Why do you think that the art of illustration has lived on through the revolution of photography, digital photography, smartphones and all the other means that we have to record exacting images of people, places, moments?
There’s a directness and physicalness to it, an extension of myself transferred to page, that cannot be achieved by computer. I think that is why illustration is such an enduring medium.
You have mentioned using source imagery in your work, predominantly from the internet. Do you also rely on books and museums, more analogue means of research?
I’m a huge fan of the speed and immediacy of the internet, and the infinite resources and visuals. It’s great to be able to switch from looking at vintage pornography to ordering food at the click of a button. I’m less keen on museums or library research, but I do look to old magazines or books for inspiration.
By featuring gay erotica in your work, do you seek to place it within a certain community?
I wouldn’t say that my primary goal has ever been to make gay art. But I’ve always been drawn to gay erotica and the male body, that’s why they are recurring themes in my illustrations. My work is definitely an exploration of my own sexuality, but it is also intended to be a study of sensuality, connection and love.
Do you remember the first drawing you ever did? What was it?
I actually recently found a sketchbook from my childhood and it was filled with drawings of chili peppers, aubergines and extremely high heels. Quite telling!
When you are composing new works, where does reality stop and your imagination begin? How do you decide to personify a gherkin, or make eyes out of nipples?

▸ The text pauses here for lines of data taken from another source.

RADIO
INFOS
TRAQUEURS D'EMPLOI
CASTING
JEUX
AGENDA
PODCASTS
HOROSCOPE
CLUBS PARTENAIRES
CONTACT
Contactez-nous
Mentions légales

My work is a cycle of research and composition, the initial imagery forming the first idea. But as I start manipulating an image, layering new elements, reality bends and my imagination powers the cycle of adding, amending, subtracting and distorting that eventually leads to a final composition. There’s no moment where reality ends and imagination begins, rather a series of impulses and pauses that lead me on a journey.